Directors, actors, playwrights, and composers are all part of Polyphone’s mix; so are producers, a welcome part of Alvarez’s vision, since producers are a rarely considered aspect of a play’s forward motion.

“Part of the idea is to give commercial producers and producing theaters a different kind of opportunity to experience a musical in development,” says Alvarez. “Usually, if someone is considering producing a musical, they'll hear it read by actors on music stands with a piano, and if they are lucky a concert performance.” But a staged concert with a full band, he explains, is a rarity.

“Polyphone gives authors the chance to see their work on its feet and producers the chance to see a show closer to how it could be in production,” he continues, noting that Philly and New York host relatively few new musicals. “I think that's at least partially because musicals are developed in such a dry way.”

Meet the musicals

The four musicals in this year’s fest include Normativity, with book, music, and lyrics by Jaime Jarrett (directed by Rebecca Wright). It runs March 28, 31, and April 1 at the Arts Bank, and according to Alvarez, “deals with how the stories that are told about us can minimize or remake our existence. Also, magic queer teenage love.”

There’s also The Best Songs in the World Show by Philly’s Red 40 and the Last Groovement (March 29 and 30 and April 1 at the Arts Bank), with book, music, and lyrics by lead singer Martha Stuckey in collaboration with the Groovement, directed by Anisa George. Alvarez says it deals with “how we put on masks, and [how] the masks hunt us down. Also, starstuff and spies.”

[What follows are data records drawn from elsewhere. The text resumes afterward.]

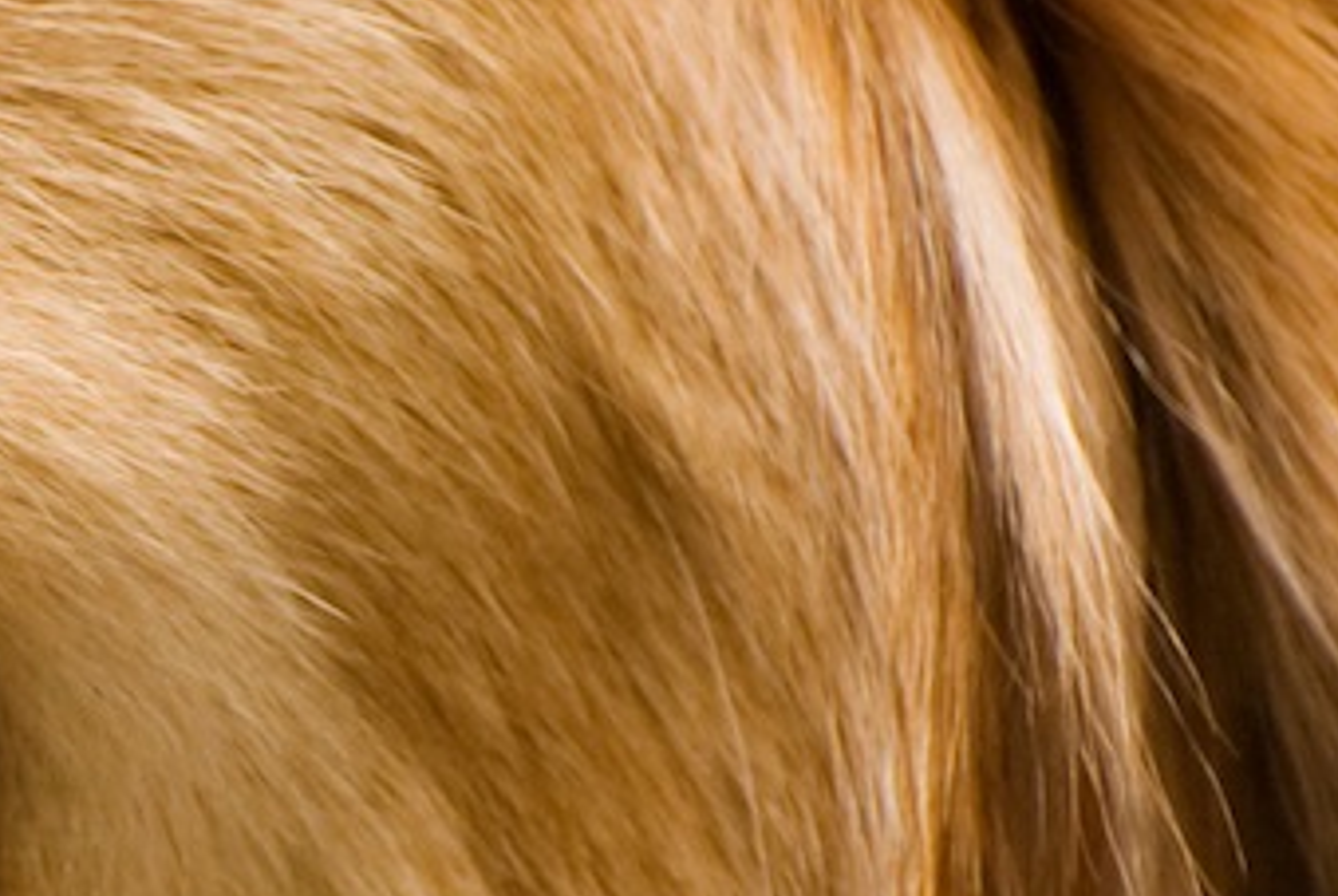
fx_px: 44769
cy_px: 716
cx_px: -651
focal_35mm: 1203
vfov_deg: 1.1
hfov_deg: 1.7
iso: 200
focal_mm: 170
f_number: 5
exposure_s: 1/100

Folk Wandering, with book and lyrics by Jaclyn Backhaus and music and additional lyrics by a large team of artists, runs March 28 and 31 and April 1 at the Merriam, directed by Andrew Neisler. It’s about “looking for something. Looking for a place or a way to define ourselves and survive in spite of all odds. Also, James Dean.”

And The Real Whisper, with music and lyrics by Greta Gertler and book and additional lyrics by Akin Salawu, directed by Nell Bang-Jensen, covers “how we lie to ourselves, ignore our histories, and hide behind personas. Also, murderous ghosts.”

Shakina Nayfack, actor, writer, and artistic director of New York’s Musical Theater Factory, will give a Polyphone keynote address on community, identity, and activism in musical theater at 10am on Saturday, April 1, at the Arts Bank, and the day will continue with a “marathon” of all four featured musicals in succession, beginning at noon.

All in all, Alvarez says the Polyphone 2017 musicals are “about who we are… each, in some way, about identity; the stories that define us; the fictions we create; the many personas we juggle.”

The 2017 Polyphone Festival, created through the University of the Arts Ira Brind School of Theater Arts, is running at the Arts Bank (at Broad and South Streets) and the Merriam (250 S. Broad Street) from March 28 to April 1. Tickets are available online.